One thing though, and it could just be the nature of teppanyaki, is that I felt rushed throughout the dinner. Our cook would cook one thing after the other, non-stop, regardless whether we had finished eating the previous dish. I’m a faster eater, so it wasn’t a big problem for me. But CC eats slowly, so she ended up with so much on her plate that they got her a second plate to hold the food. Towards the end, her dishes got kinda cold and it probably didn’t taste as good as when they were hot and freshly cooked. Why would they want to compromise the quality of dishes by rushing to get everything cooked as fast as possible? Perhaps they don’t care.
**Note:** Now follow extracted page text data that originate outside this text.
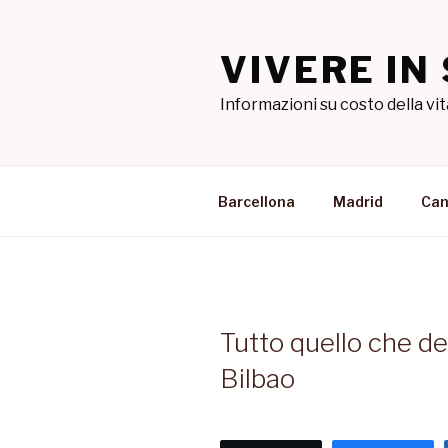
Salta
al
VIVERE IN
contenuto
Informazioni su costo della vit
Barcellona
Madrid
Can
Tutto quello che dev
Bilbao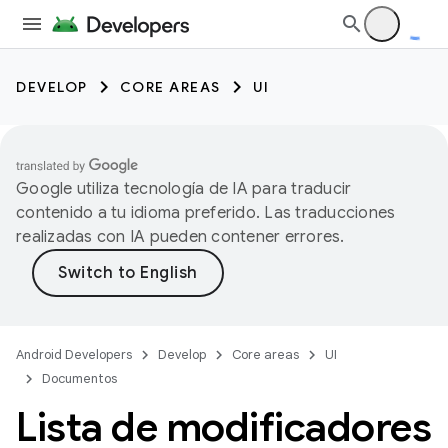
DEVELOP
CORE AREAS
UI
Google utiliza tecnología de IA para traducir
contenido a tu idioma preferido. Las traducciones
realizadas con IA pueden contener errores.
Android Developers
Develop
Core areas
UI
Documentos
Lista de modificadores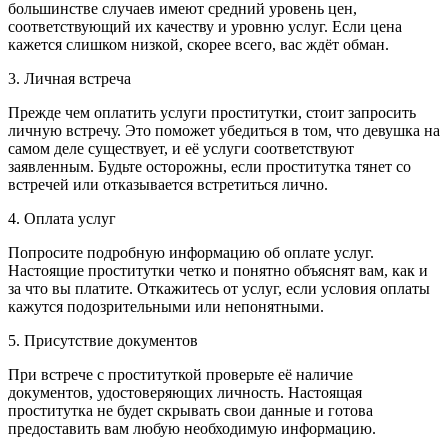
большинстве случаев имеют средний уровень цен,
соответствующий их качеству и уровню услуг. Если цена
кажется слишком низкой, скорее всего, вас ждёт обман.
3. Личная встреча
Прежде чем оплатить услуги проститутки, стоит запросить
личную встречу. Это поможет убедиться в том, что девушка на
самом деле существует, и её услуги соответствуют
заявленным. Будьте осторожны, если проститутка тянет со
встречей или отказывается встретиться лично.
4. Оплата услуг
Попросите подробную информацию об оплате услуг.
Настоящие проститутки четко и понятно объяснят вам, как и
за что вы платите. Откажитесь от услуг, если условия оплаты
кажутся подозрительными или непонятными.
5. Присутствие документов
При встрече с проституткой проверьте её наличие
документов, удостоверяющих личность. Настоящая
проститутка не будет скрывать свои данные и готова
предоставить вам любую необходимую информацию.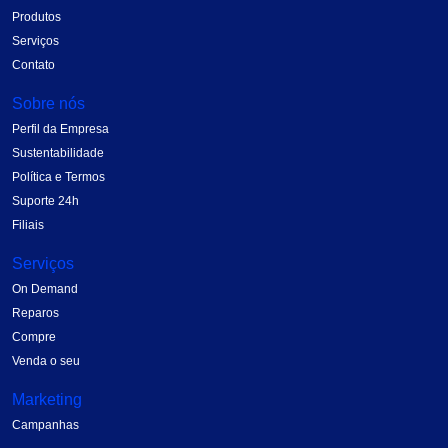
Produtos
Serviços
Contato
Sobre nós
Perfil da Empresa
Sustentabilidade
Política e Termos
Suporte 24h
Filiais
Serviços
On Demand
Reparos
Compre
Venda o seu
Marketing
Campanhas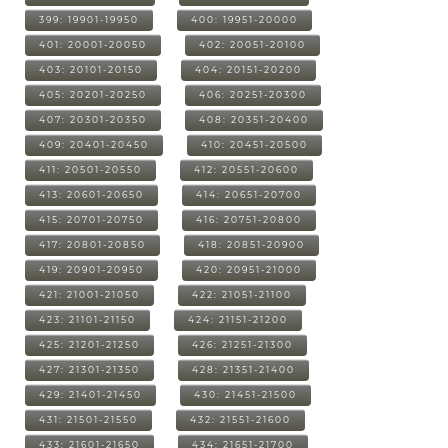
399: 19901-19950
400: 19951-20000
401: 20001-20050
402: 20051-20100
403: 20101-20150
404: 20151-20200
405: 20201-20250
406: 20251-20300
407: 20301-20350
408: 20351-20400
409: 20401-20450
410: 20451-20500
411: 20501-20550
412: 20551-20600
413: 20601-20650
414: 20651-20700
415: 20701-20750
416: 20751-20800
417: 20801-20850
418: 20851-20900
419: 20901-20950
420: 20951-21000
421: 21001-21050
422: 21051-21100
423: 21101-21150
424: 21151-21200
425: 21201-21250
426: 21251-21300
427: 21301-21350
428: 21351-21400
429: 21401-21450
430: 21451-21500
431: 21501-21550
432: 21551-21600
433: 21601-21650
434: 21651-21700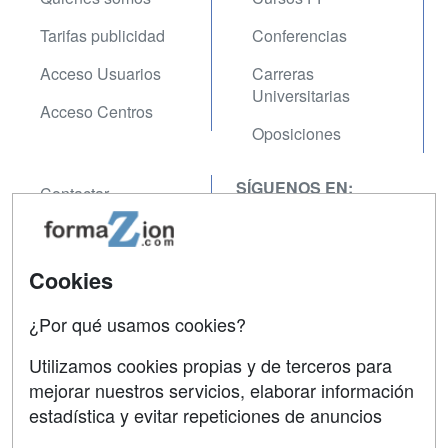
Tarifas publicidad
Conferencias
Acceso Usuarios
Carreras
Universitarias
Acceso Centros
Oposiciones
SÍGUENOS EN:
Contactar
Confidencialidad
Aviso legal
Cookies
Copyleft
¿Por qué usamos cookies?
Utilizamos cookies propias y de terceros para
mejorar nuestros servicios, elaborar información
estadística y evitar repeticiones de anuncios
Grupo formazion:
Also, each teppanyaki station can serve up to 8-10 people at a time. So if yours is a small dinner party, you may be seated with other people and the cook would just stagger the cooking to serve you all. When we first arrived, there were already four people at our station, halfway through their dinner. Because we took our time to place an order, the cook was able to finish cooking all of their dishes before serving us. We basically got the cook all to ourselves. However, after the cooking was over and we were still trying to finish our food, new customers walked in to our room and joined us around our station. After a few exchange between us and the new walk-ins, the cook started cooking again and the cycle continued.
It’s a pretty fun experience to dine at a teppanyaki restaurant. It’s definitely not your everyday dinner location, but it would be a good option for special occasions such as birthday parties. However be prepared to be seated next to some strangers and may require to make some new friends at the dinner table. After all, it’s all part of the experience!